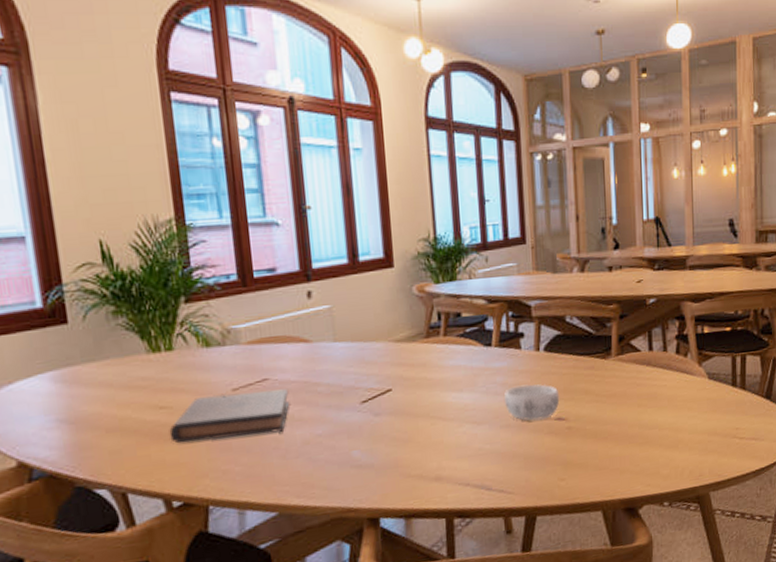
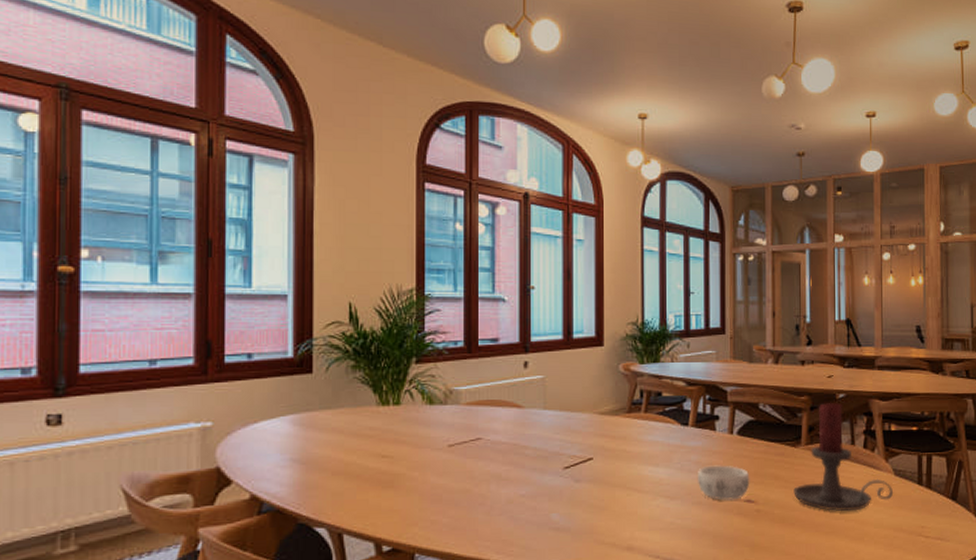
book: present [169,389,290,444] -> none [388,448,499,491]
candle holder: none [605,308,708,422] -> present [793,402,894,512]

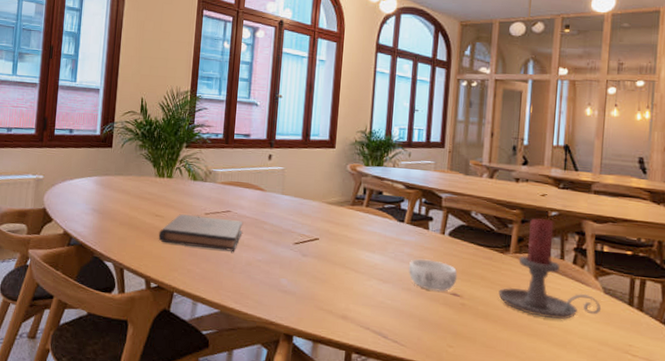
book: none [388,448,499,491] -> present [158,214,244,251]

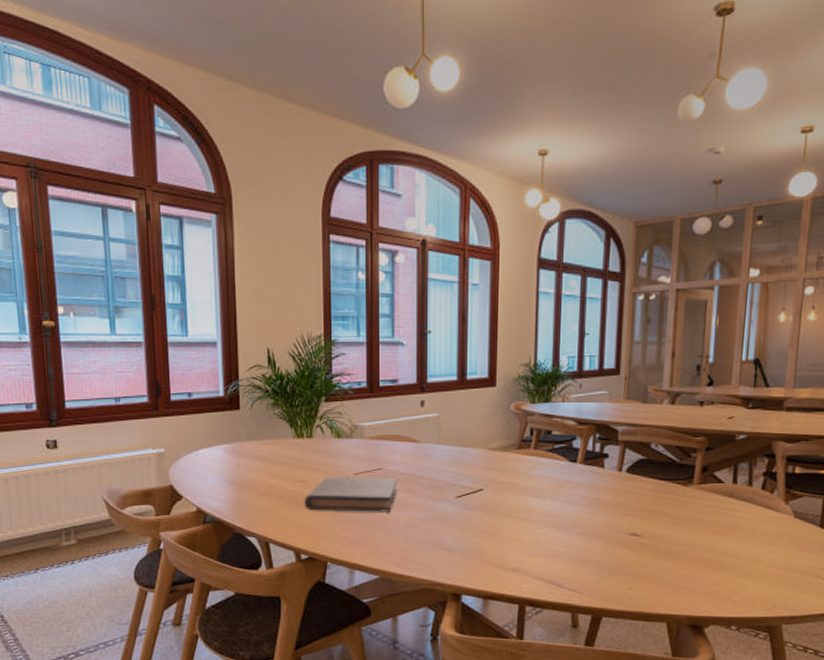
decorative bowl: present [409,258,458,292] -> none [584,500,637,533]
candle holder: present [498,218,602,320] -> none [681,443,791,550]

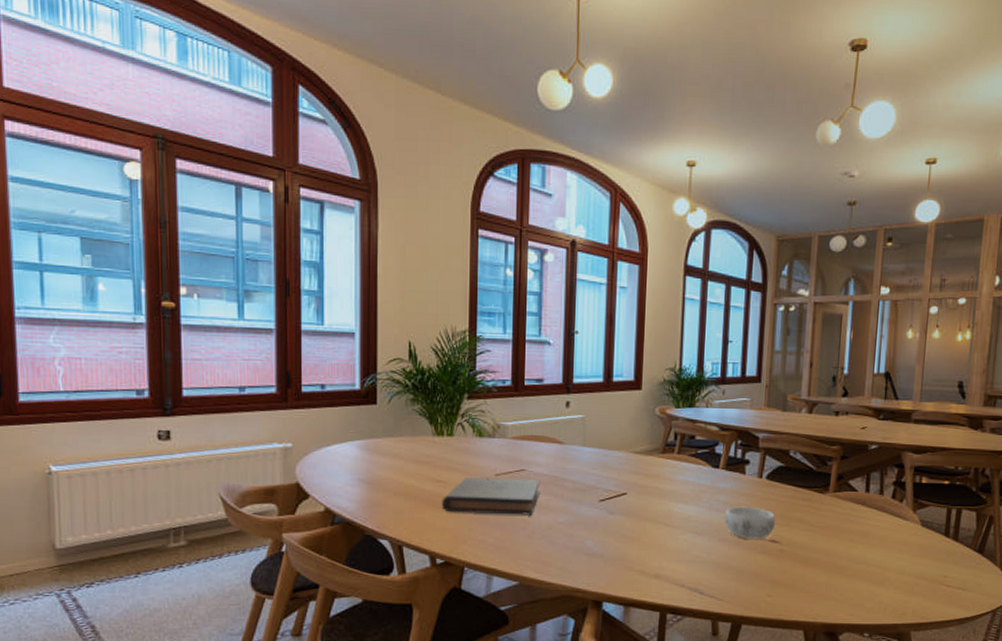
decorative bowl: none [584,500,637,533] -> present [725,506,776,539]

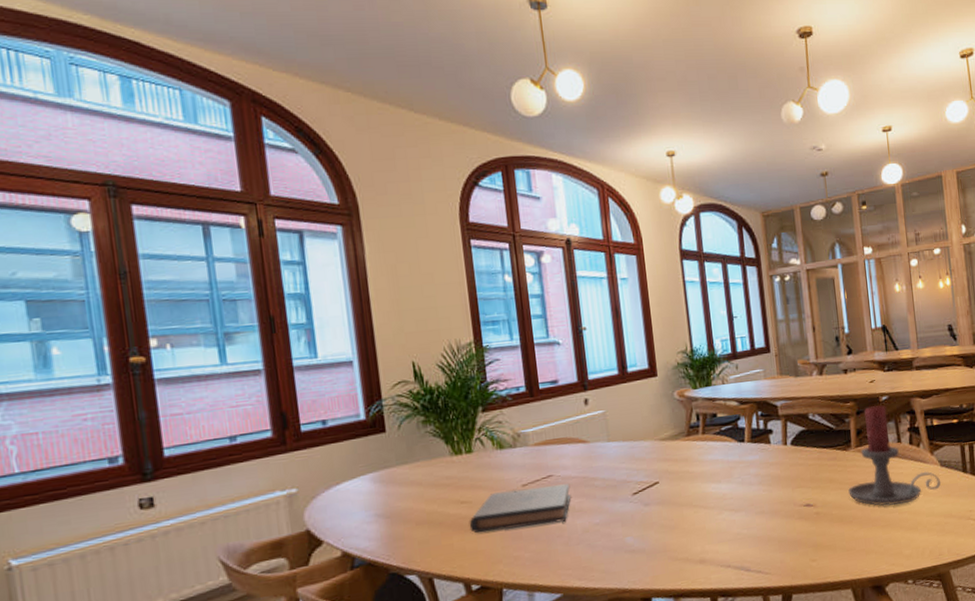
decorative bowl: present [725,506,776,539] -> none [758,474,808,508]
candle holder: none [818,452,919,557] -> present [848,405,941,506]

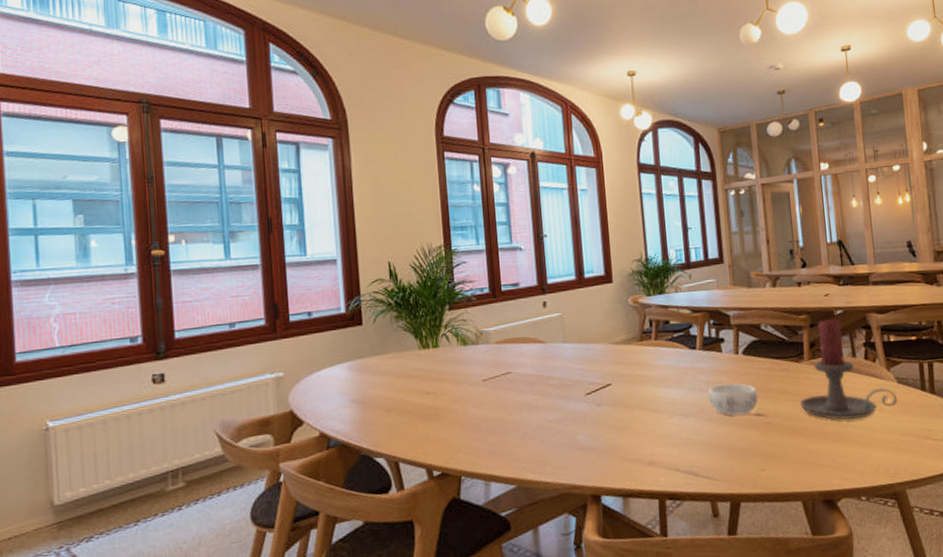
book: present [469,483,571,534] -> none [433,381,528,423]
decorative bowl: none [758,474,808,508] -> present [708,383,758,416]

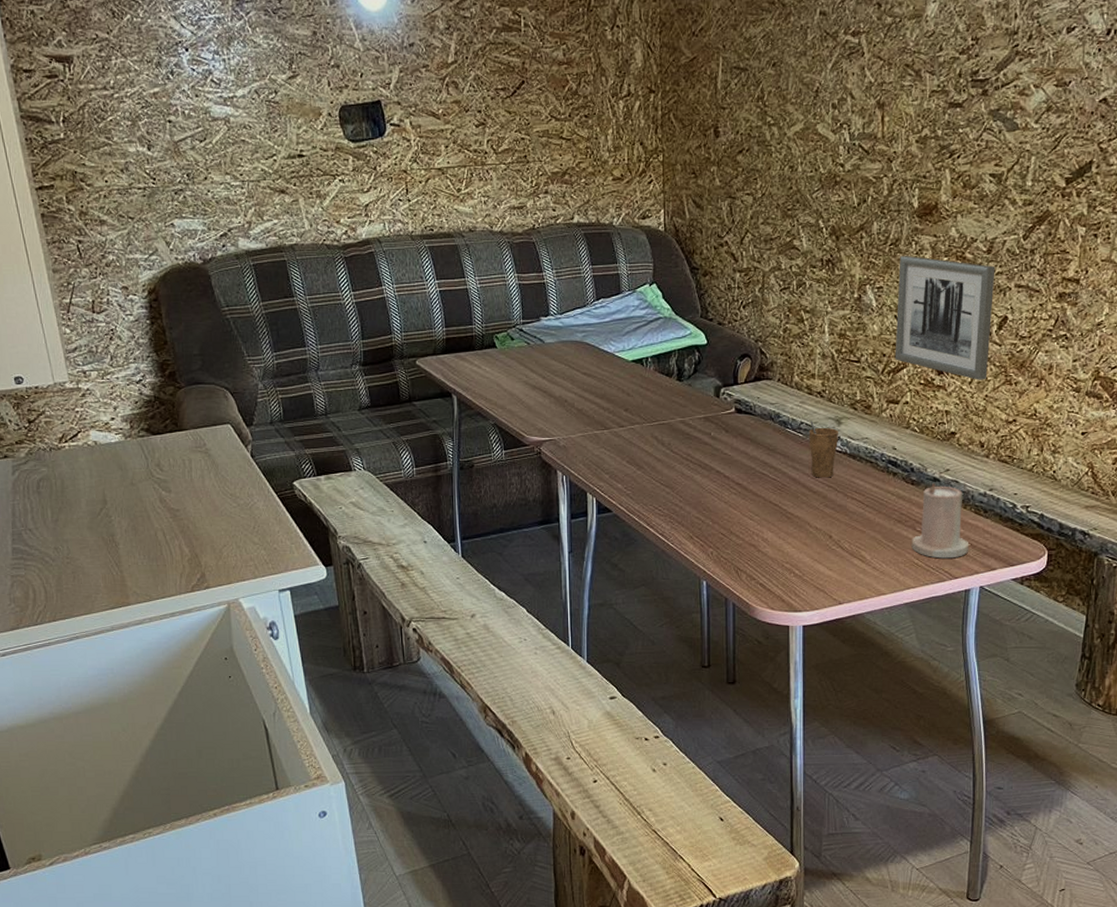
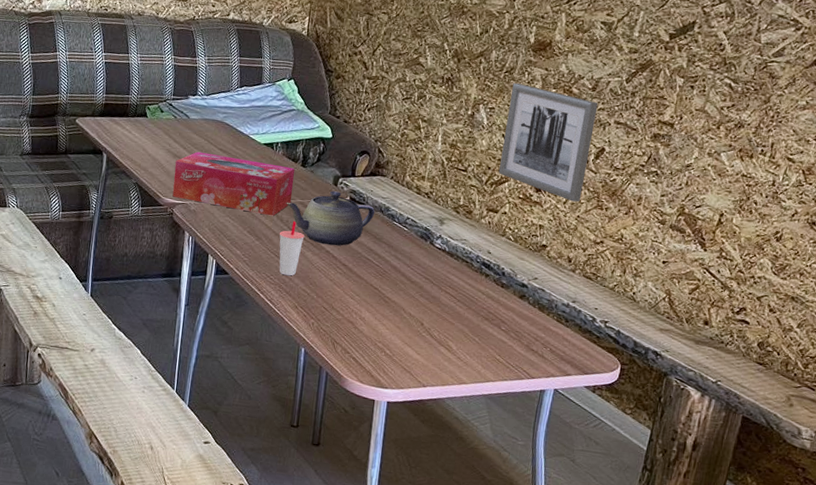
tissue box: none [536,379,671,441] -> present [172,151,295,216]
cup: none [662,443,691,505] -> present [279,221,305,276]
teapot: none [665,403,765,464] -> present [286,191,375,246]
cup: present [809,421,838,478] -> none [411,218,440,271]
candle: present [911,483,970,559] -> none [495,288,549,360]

◆ TO-DO ITEM
The expected result is the material restated word for word, minus any picture.

◆ TASK RESPONSE
book: present [169,389,290,444] -> none [388,448,499,491]
candle holder: none [605,308,708,422] -> present [793,402,894,512]

book: none [388,448,499,491] -> present [158,214,244,251]

decorative bowl: present [409,258,458,292] -> none [584,500,637,533]
candle holder: present [498,218,602,320] -> none [681,443,791,550]

decorative bowl: none [584,500,637,533] -> present [725,506,776,539]

decorative bowl: present [725,506,776,539] -> none [758,474,808,508]
candle holder: none [818,452,919,557] -> present [848,405,941,506]

book: present [469,483,571,534] -> none [433,381,528,423]
decorative bowl: none [758,474,808,508] -> present [708,383,758,416]

tissue box: none [536,379,671,441] -> present [172,151,295,216]
cup: none [662,443,691,505] -> present [279,221,305,276]
teapot: none [665,403,765,464] -> present [286,191,375,246]
cup: present [809,421,838,478] -> none [411,218,440,271]
candle: present [911,483,970,559] -> none [495,288,549,360]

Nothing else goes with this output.